Ces convergences, plus profondes pour l’un et pour l’autre, semble-t-il, que les conflits idéologiques, permettent d’expliquer que les deux écrivains continuent de se fréquenter, alors même que l’affaire Dreyfus, surtout depuis le fameux « J’accuse » de Zola, délimite irrémédiablement les positions des uns et des autres. On en veut pour preuve la fameuse soirée du 31 décembre 1899, que Mirbeau organise chez lui : non seulement L. Daudet figure parmi les invités, tous dreyfusards, mais joue le rôle d’un nouveau domestique et anime la soirée de multiples pitreries, au grand plaisir de Mirbeau ! Autre indice, le numéro de L’Assiette au beurre du 31 mai 1902 dans lequel Mirbeau fait le portrait de ses Têtes de Turcs. M. Barrès, Bourget, Coppée, Déroulède, Drumont et Rochefort, pour ne citer qu’eux, s’y trouvent épinglés, alors que L. Daudet, leur compère, est miraculeusement épargné !

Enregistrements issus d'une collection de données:
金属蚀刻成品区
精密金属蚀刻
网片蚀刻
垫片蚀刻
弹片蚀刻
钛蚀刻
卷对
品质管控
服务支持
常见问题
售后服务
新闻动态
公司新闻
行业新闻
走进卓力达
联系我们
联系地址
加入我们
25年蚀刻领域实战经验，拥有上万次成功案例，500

...

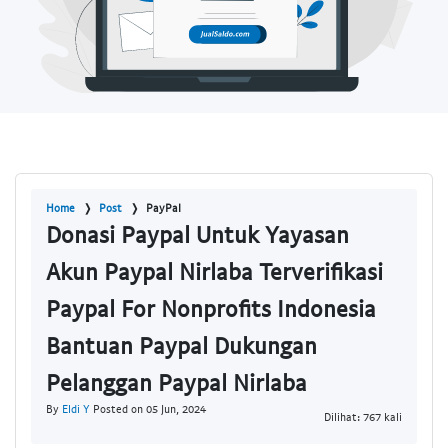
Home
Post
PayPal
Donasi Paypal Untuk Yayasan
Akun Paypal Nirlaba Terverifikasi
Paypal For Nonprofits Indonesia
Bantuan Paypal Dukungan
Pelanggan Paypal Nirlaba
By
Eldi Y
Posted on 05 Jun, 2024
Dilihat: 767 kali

* Vos tâches:
- A) Dans le texte sur Mirbeau et L. Daudet, relevez tous les noms des Têtes de Turcs que Mirbeau épingle dans le numéro de L'Assiette au beurre.
- B) Recopiez le passage du texte sur Mirbeau et L. Daudet qui va de « Ces convergences, plus » à « est miraculeusement épargné ! ».
- C) Poursuivez le texte sur Mirbeau et L. Daudet après sa dernière phrase.
Les lignes forment un matériau distinct du texte sur Mirbeau et L. Daudet.

* Réponses aux tâches:
- A) M. Barrès, Bourget, Coppée, Déroulède, Drumont, Rochefort

- B)
Ces convergences, plus profondes pour l’un et pour l’autre, semble-t-il, que les conflits idéologiques, permettent d’expliquer que les deux écrivains continuent de se fréquenter, alors même que l’affaire Dreyfus, surtout depuis le fameux « J’accuse » de Zola, délimite irrémédiablement les positions des uns et des autres. On en veut pour preuve la fameuse soirée du 31 décembre 1899, que Mirbeau organise chez lui : non seulement L. Daudet figure parmi les invités, tous dreyfusards, mais joue le rôle d’un nouveau domestique et anime la soirée de multiples pitreries, au grand plaisir de Mirbeau ! Autre indice, le numéro de L’Assiette au beurre du 31 mai 1902 dans lequel Mirbeau fait le portrait de ses Têtes de Turcs. M. Barrès, Bourget, Coppée, Déroulède, Drumont et Rochefort, pour ne citer qu’eux, s’y trouvent épinglés, alors que L. Daudet, leur compère, est miraculeusement épargné !

- C)
 

Tensions et réconciliations



La brouille est cependant inévitable à l’occasion de l’affaire du Foyer qui, en 1908, oppose Mirbeau à Jules Claretie, administrateur de la Comédie-Française, qui fait tout pour que la pièce ne soit pas jouée, après l’avoir acceptée, en raison des atteintes qu’elle porte contre le Sénat et l’Académie française. Très vite, la querelle tourne à un conflit politique où s’opposent les défenseurs du pouvoir et ceux de la liberté, finalement dreyfusards et anti-dreyfusards. Il n’est pas difficile d’imaginer alors de quel côté se trouvent L’Action française et L. Daudet !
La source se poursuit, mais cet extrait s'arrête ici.